Pinnacle Golf Properties, a Charlotte-based golf course management company, is teaming up with Weaver Investment to buy and revamp up to 12 courses over the next few years, the company announced last week. This is the third such group that has announced intentions to buy ten or more distressed courses.
“It feels like there are a lot of opportunities to make acquisitions of golf courses at values that make sense,” said David Taylor, Pinnacle’s managing partner, referring to the myriad of bank-owned, foreclosed and developer-owned courses up for grabs nowadays.
Taylor has seen sales prices range from $800,000 to $2.5 million per course. Instead of dealing with the headache of borrowing money to make the purchases, he said they will plunk down cash to buy up the courses.
The firms have already had a successful test run of working together. Weaver tapped Pinnacle to manage its 18-hole Stoney Creek Golf Club near Greensboro six years ago, and the firms completed a multi-million dollar makeover of its course and clubhouse last year.
Through their new long-term partnership, Weaver invested to become a managing partner in the nine-year-old golf management firm. Pinnacle’s experience building and renovating golf courses, paired with Weaver’s expertise on the clubhouse side, will unite the talents and resources of each firm.
“We had been discussing where the golf industry is going and it made perfect sense for us to come together and join forces,” Taylor said.
Founded in 1939 as the W. H. Weaver Construction Co, Weaver Group has expanded into the windows and doors business, apartment management, general contracting and restaurants and hotels, including a partnership in the eco-friendly Proximity Hotel in Greensboro.
Because Weaver has its hands in a range of industries, Pinnacle can play in a real estate space it never has before, whether it’s purchasing a golf course attached to a resort or golf course tied to a residential community.
Pinnacle currently manages six courses in the Carolinas, including the Bryan Park Golf & Conference Center in Greensboro, host to the 2010 U.S. Amateur Public Links Championship, and Green Valley Country Club in Greenville, S.C.

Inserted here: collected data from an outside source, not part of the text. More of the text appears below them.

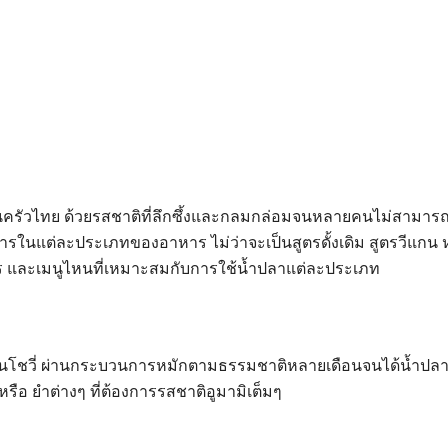
ยงในครัวไทย ด้วยรสชาติที่ลึกซึ้งและกลมกล่อมจนหลายคนไม่สามารถ
งการในแต่ละประเภทของอาหาร ไม่ว่าจะเป็นสูตรดั้งเดิม สูตรวีแก
งไร และเมนูไหนที่เหมาะสมกับการใช้น้ำปลาแต่ละประเภท
Search
Search
แอนโชวี่ ผ่านกระบวนการหมักตามธรรมชาติหลายเดือนจนได้น้ำป
for:
รือ ยำต่างๆ ที่ต้องการรสชาติอูมามิเต็มๆ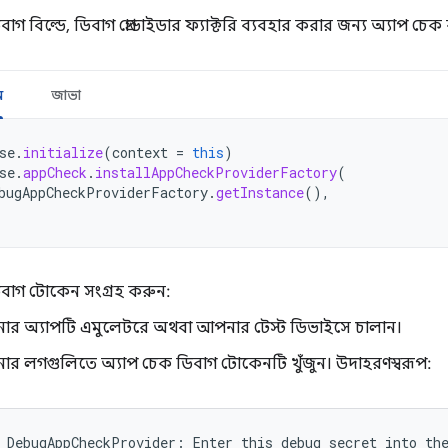
গ বিল্ডে, ডিবাগ প্রোভাইডার ফ্যাক্টরি ব্যবহার করার জন্য অ্যাপ চ
ন
জাভা
se
.
initialize
(
context
=
this
)
se
.
appCheck
.
installAppCheckProviderFactory
(
bugAppCheckProviderFactory
.
getInstance
(),
াগ টোকেন সংগ্রহ করুন:
র অ্যাপটি এমুলেটরে অথবা আপনার টেস্ট ডিভাইসে চালান।
র লগগুলিতে অ্যাপ চেক ডিবাগ টোকেনটি খুঁজুন। উদাহরণস্বরূপ:
 DebugAppCheckProvider: Enter this debug secret into the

The partnership is limiting its search to courses in the Southeast to keep the travel time between courses low and is currently setting its sights on five bank-owned properties in the Carolinas.
“Whether we can do it, we do not know yet,” Taylor said.
He said the market for buying recession-hit, unfinished and renovation-ready golf course properties will eventually dry up.
“We feel like the window is 24 months, but we don’t feel like it’s a mad rush to be acquiring. We feel like it will be another two to three years,” he said.
The partnership plans to make four acquisitions in the next 12 to 18 months and eventually build up its portfolio to 12 in four years.